* [DIRECTIVES]
[1] Answer the following questions using the essay on turning forty.
(a) What life expectancy for a healthy American does the writer cite?
(b) Which teams are playing in the ballgame that is on during the writing?
(c) Since what age has the writer been losing hair?
[2] State whether each statement agrees with the essay on turning forty, and support each answer with a quotation from it.
(a) The writer feels noticeably different at forty than at twenty.
(b) The writer considers the scales of good and bad to be balanced.
(c) The writer intends to ask God every day what can be done better tomorrow.

* [TEXT PASSAGE]
▼
I feel fine. Let’s get that out of the way. I’m healthy. I’m in good shape. All my parts work. And aside from an occasional popping sound in my left knee whenever I stand and a little tug in my shoulder when the weather is cool and damp, I feel no different at forty than at twenty. Sure, I’m losing hair in all the right places and gaining it in all the wrong ones. But I’ve been doing that since I was eighteen.
There’s a ballgame on as I write this. Yankees vs. Rays. Perfect way to spend an afternoon, until I realize that I’m much closer to the age of the managers than I am the players.
If I really get to the heart of the matter—“To the brass tacks,” as the old farts around here say—I’d say that my apprehension of entering a new decade has less to do with age and more to do with field placement. Think of life as a football field. I read recently that the life expectancy of a healthy American is about eighty. If that’s true, I am currently standing at the fifty yard line.
Tomorrow, I’ll be halfway to the end zone.
I know, I know. Such things aren’t really all that exact. I could live to be a hundred. I might not see fifty. But that’s not really what I mean. What I mean is that chances are good that I’ve lived half of my life.
It’s moments like this that make a person take stock of things. Call it a mental and spiritual inventory, a tallying of goods and services. As in—what good have I done? What bad? And are those scales balanced, or are they leaning in one way or the other?
Have I lived a good life?
Have I been a good and faithful servant?
Honestly? I’d say those scales are balanced. Maybe leaning a bit the wrong way, but just a bit. I’m still young enough to try to be a good person, but I’m old enough to know there are no good people, there’s just grace and hard trying.
I wish I could have done more in the first half of my life. I wish I could have done less. Such is what it means to be alive.
Me, I’m hoping the next forty years are spent wiser than the first. I think the way to do that is to ask God every day what I did wrong, what I did right, and what I can do better tomorrow.
Maybe I should have been asking that all along.
▲
* [DATA SECTION]
▼
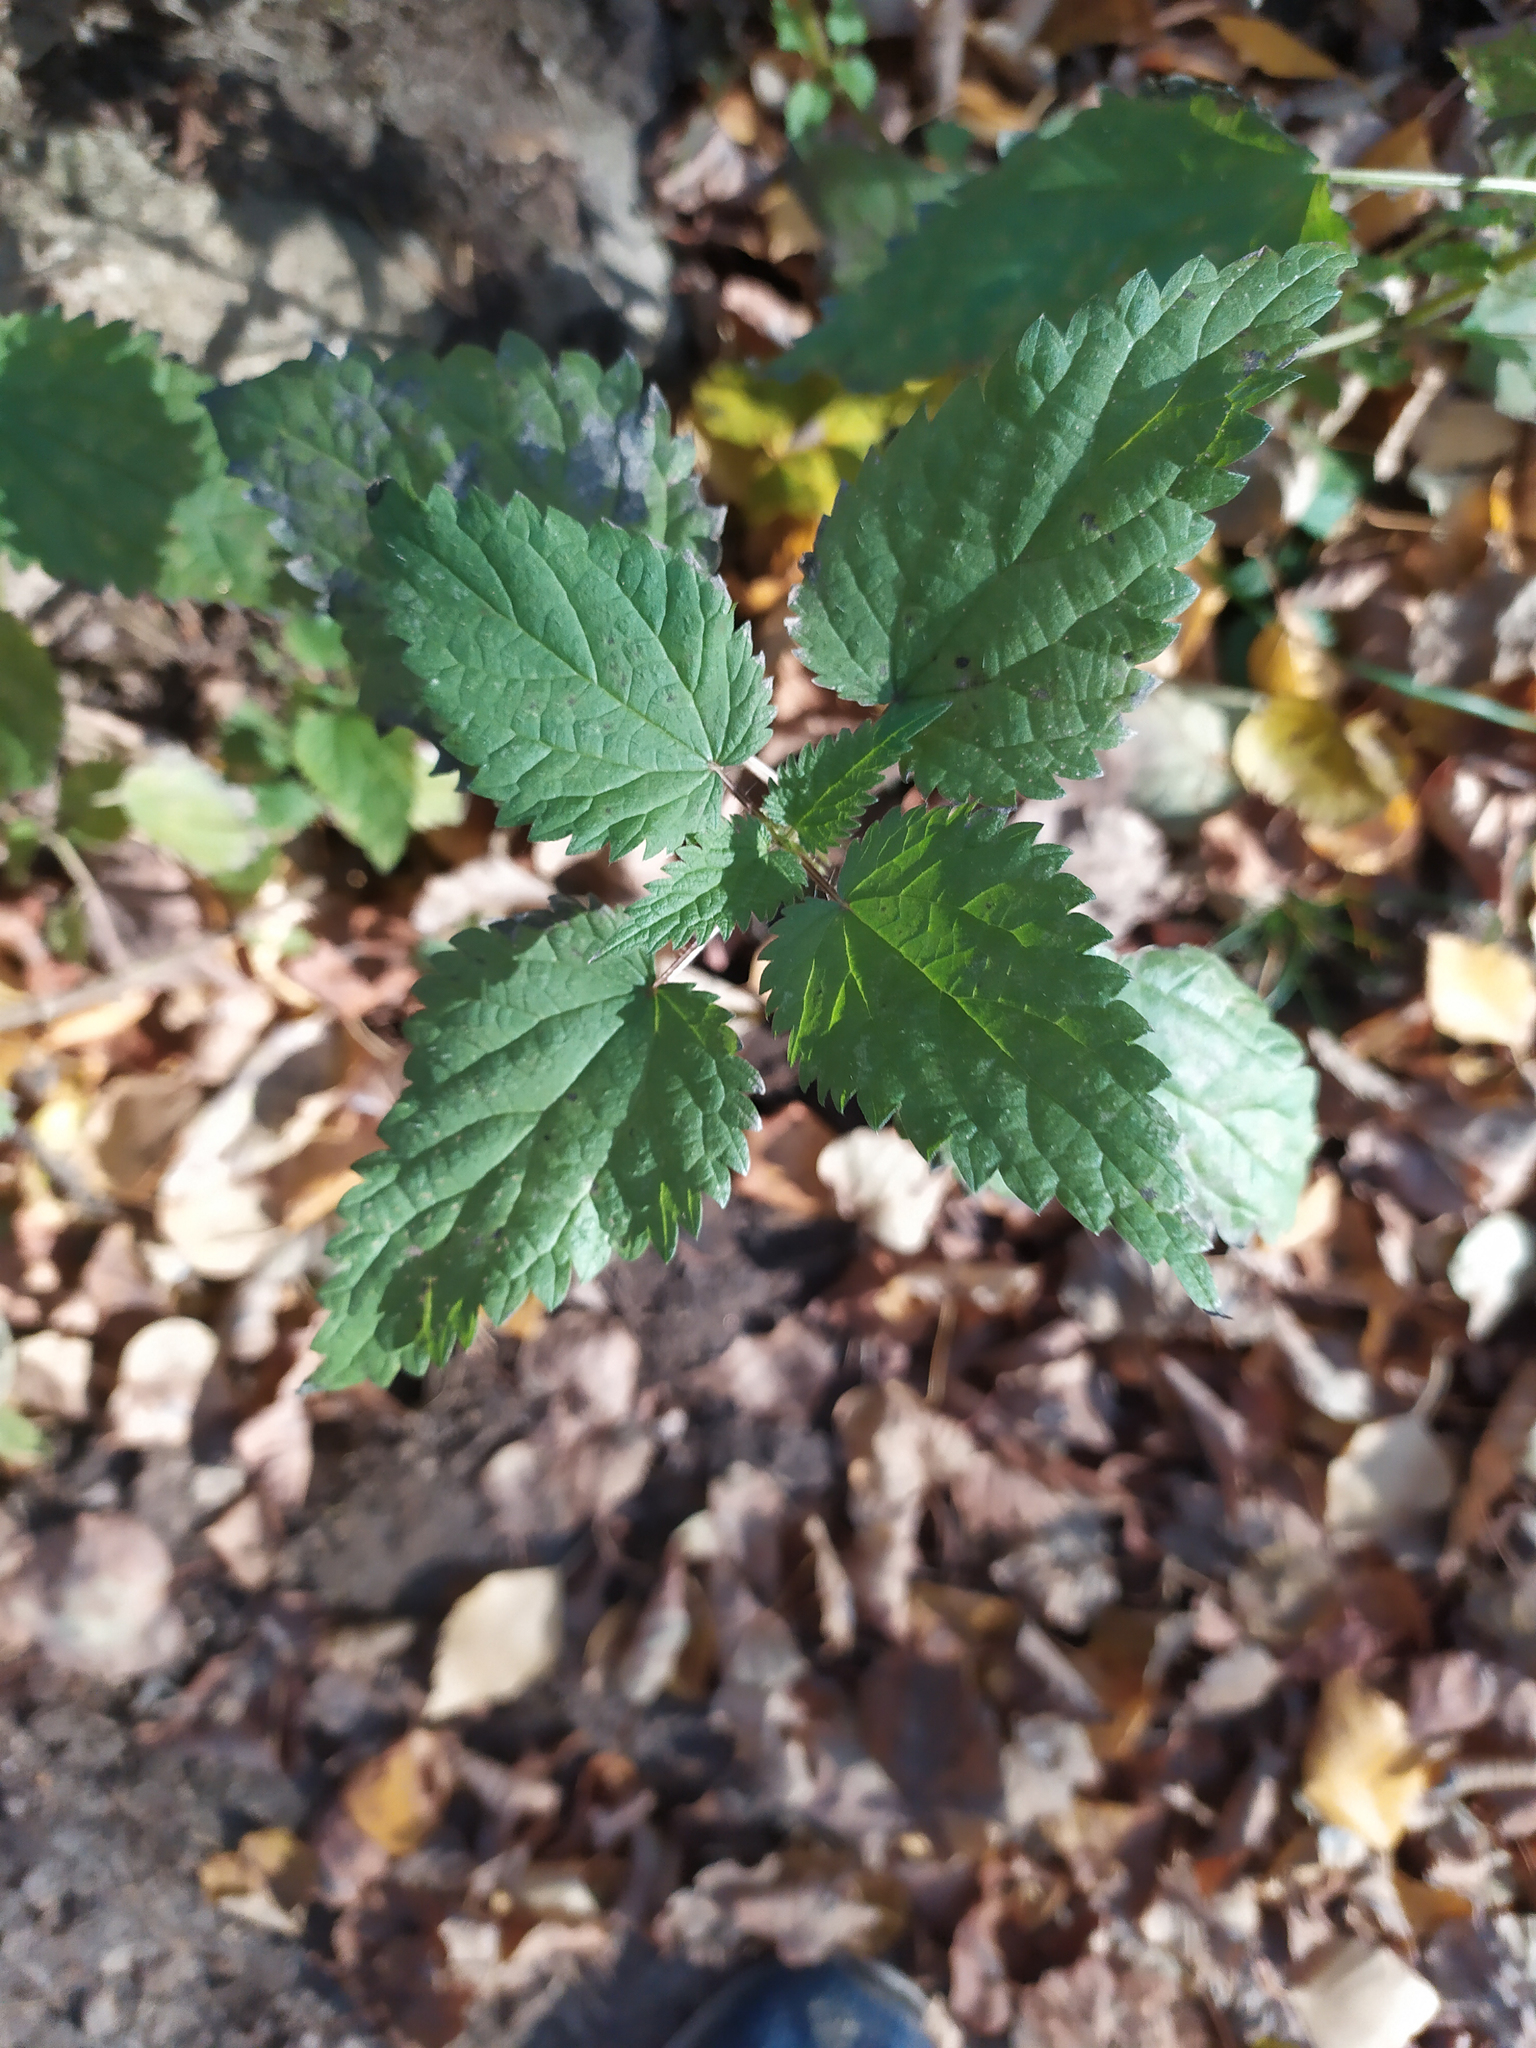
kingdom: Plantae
▲
* [SOLUTIONS BELOW]
[1]
(a) About eighty.
(b) The Yankees and the Rays.
(c) Since eighteen.

[2]
(a) No: "I feel no different at forty than at twenty."
(b) Yes: "I’d say those scales are balanced."
(c) Yes: "ask God every day what I did wrong, what I did right, and what I can do better tomorrow."